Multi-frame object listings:

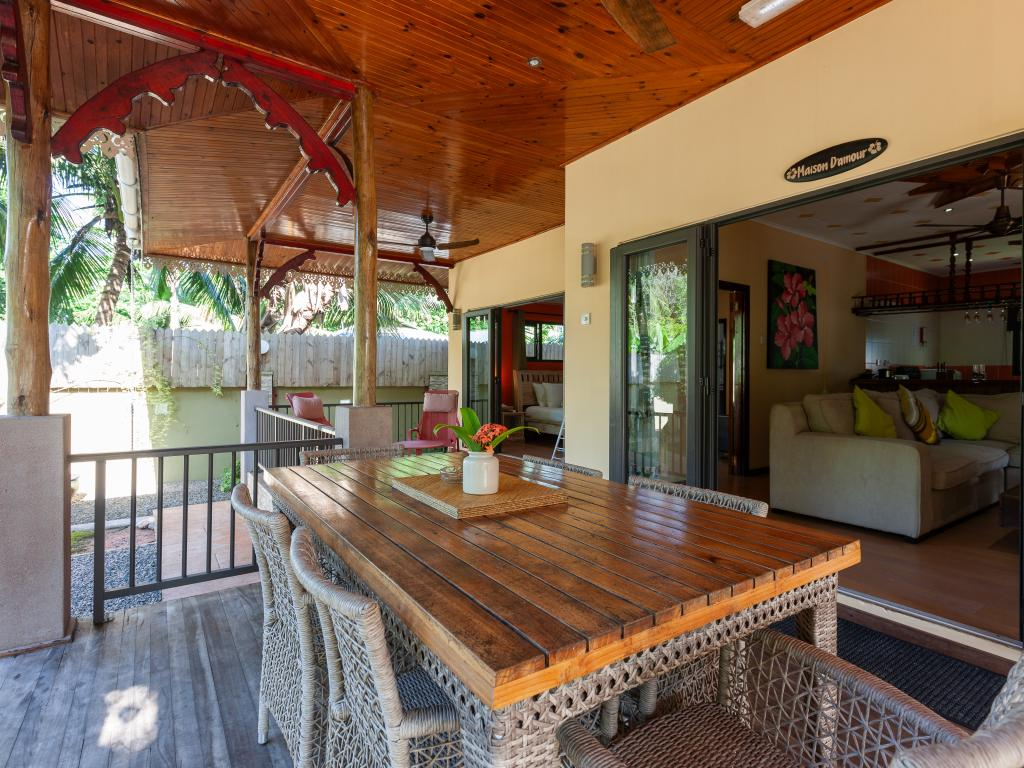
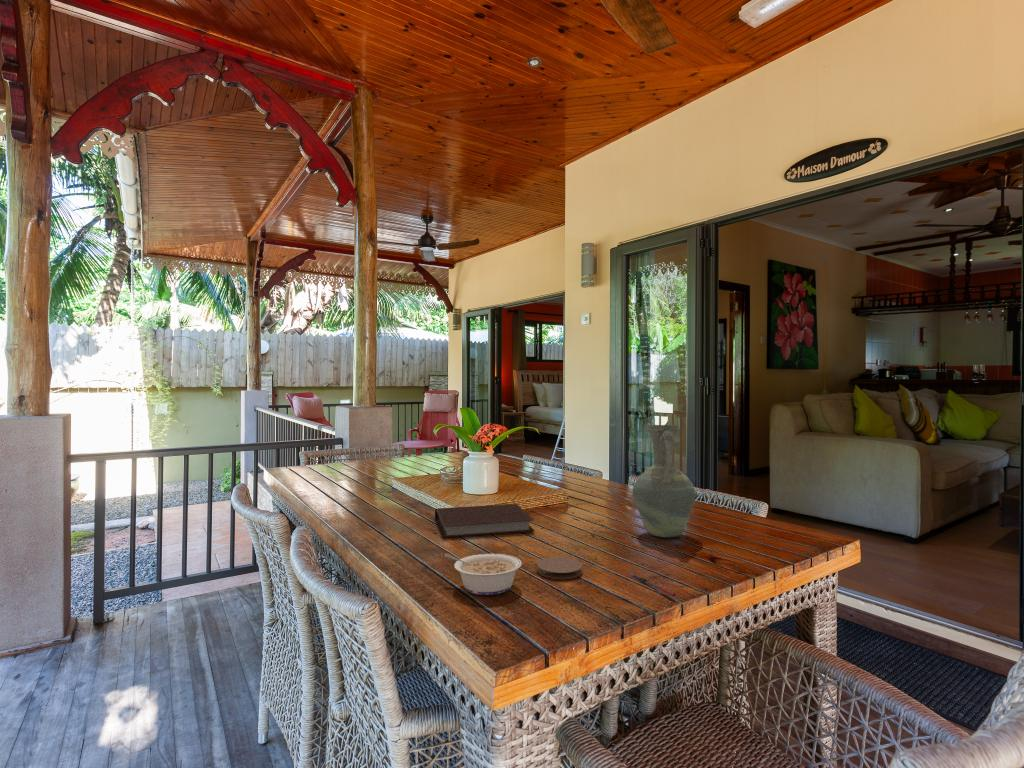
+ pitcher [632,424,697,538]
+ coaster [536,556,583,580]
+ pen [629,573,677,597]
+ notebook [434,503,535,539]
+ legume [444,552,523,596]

#### WHAT YOU SHOULD DO
Repeat, exactly and in full, every entry in the data, but not the pictures.

#### WRITTEN ANSWER
+ pitcher [632,424,697,538]
+ coaster [536,556,583,580]
+ pen [629,573,677,597]
+ notebook [434,503,535,539]
+ legume [444,552,523,596]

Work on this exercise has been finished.